The first 24 hours after a scam
Once the immediate panic passes, the first 24 hours are about securing your accounts, saving evidence, and reporting. This guide lays out a calm, ordered plan so you cover the important things - money, logins, identity, and reporting - without missing a step.
Quick answer
Once the immediate panic passes, the first 24 hours are about securing your accounts, saving evidence, and reporting. This guide lays out a calm, ordered plan so you cover the important things - money, logins, identity, and reporting - without missing a step.
- List what was exposed: money, logins, ID, or device access.
- Prioritise money and email first.
- Gather screenshots and references before deleting anything.
Do this now
- Confirm your bank has secured any affected card or account.
- Change passwords and enable app-based 2FA on key accounts.
- Save evidence, then report to your national fraud/cybercrime body.
Understanding what happened
Once the immediate shock passes, the first day is about securing what matters in a sensible order: money, then email, then identity, then reporting. Working through it methodically beats scrambling, and most damage from a scam is limited when these are handled within a day.
Think in layers. Money and cards are usually most time-sensitive, so confirm your bank has secured anything affected. Email comes next because it controls password resets for everything else. Then handle identity exposure and any reused passwords.
Evidence is easiest to gather now, while messages, references, and statements are fresh. Keeping a simple timeline of what happened and what you did makes reporting faster and helps if you later need to dispute a charge or prove a loss.
Reporting closes the loop and can unlock help: your bank for payments, and your national fraud or cybercrime body for the scam itself. Keep every reference number, and stay alert for the 'recovery' offers that follow losses - they are scams, not solutions.
First 5 minutes
- List what was exposed: money, logins, ID, or device access.
- Prioritise money and email first.
- Gather screenshots and references before deleting anything.
First 24 hours
- Secure email, banking, and any reused-password accounts.

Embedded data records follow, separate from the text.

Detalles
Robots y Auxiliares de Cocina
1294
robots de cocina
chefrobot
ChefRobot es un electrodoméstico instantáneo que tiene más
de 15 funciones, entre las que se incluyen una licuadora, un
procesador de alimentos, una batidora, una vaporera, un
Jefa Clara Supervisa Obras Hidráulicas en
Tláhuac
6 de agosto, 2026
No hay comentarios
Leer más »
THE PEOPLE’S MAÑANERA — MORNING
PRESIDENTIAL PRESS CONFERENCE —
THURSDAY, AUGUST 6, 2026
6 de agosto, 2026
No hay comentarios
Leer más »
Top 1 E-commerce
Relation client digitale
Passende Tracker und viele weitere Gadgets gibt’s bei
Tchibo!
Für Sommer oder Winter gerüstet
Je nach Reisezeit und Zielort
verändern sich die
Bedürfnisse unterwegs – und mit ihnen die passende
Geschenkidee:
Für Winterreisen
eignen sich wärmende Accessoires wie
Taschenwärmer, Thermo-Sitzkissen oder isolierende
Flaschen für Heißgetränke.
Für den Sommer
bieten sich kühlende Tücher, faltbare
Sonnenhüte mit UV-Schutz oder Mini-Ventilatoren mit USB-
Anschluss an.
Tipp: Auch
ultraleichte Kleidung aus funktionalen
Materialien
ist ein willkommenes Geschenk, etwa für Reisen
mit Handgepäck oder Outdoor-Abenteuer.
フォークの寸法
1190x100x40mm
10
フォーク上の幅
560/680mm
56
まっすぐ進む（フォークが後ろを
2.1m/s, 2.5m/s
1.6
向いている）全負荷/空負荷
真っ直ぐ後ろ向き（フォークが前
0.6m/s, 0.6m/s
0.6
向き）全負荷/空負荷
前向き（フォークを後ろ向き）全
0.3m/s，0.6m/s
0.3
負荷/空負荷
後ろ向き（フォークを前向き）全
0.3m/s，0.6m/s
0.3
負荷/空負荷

- Dispute unauthorised charges and remove unknown payees/rules.
- File your report and keep the reference number.
Next 7 days
- Monitor statements and account activity daily.
- Set up credit monitoring or a fraud alert if ID was exposed.
- Watch for recovery-scam follow-ups.
What not to do
- Do not skip email security - it controls your other resets.
- Do not pay any 'recovery' fee.
- Do not delete evidence before reporting.
Evidence to save
- All screenshots, references, and statements together.
- A timeline of what happened and what you did.
- Case/reference numbers.
How to report
- Gather your evidence first (screenshots, dates, amounts, any reference numbers).
- Report to your national fraud/cybercrime body and, if money moved, to your bank.
- Find the right official links for your country in the reporting directory.
Find official reporting links for your country in the reporting directory.
- Do not use phone numbers or links from the suspicious message - look up the official ones yourself.
- Report quickly if money was sent or ID documents were shared; speed improves your options.
- Keep your evidence - see how to save scam evidence.
Beware 'recovery' offers afterwards: anyone who contacts you promising to get your money back for an upfront fee is running a second scam.
Stop it happening again
After the dust settles, do a quick security review: unique passwords, app-based two-step verification, and transaction alerts on money accounts.
Note what the scam relied on so you recognise the same pattern instantly next time.
Related scam types
Related red flags
Related terms
This is general safety information, not legal, financial, or cybersecurity incident-response advice.
Frequently asked questions
What should I secure first?
Money and email. Email controls password resets for everything else, so lock it down early.
Is it too late after a day?
No. Reporting and securing accounts are still valuable. Some payments can still be disputed; identity protections still help.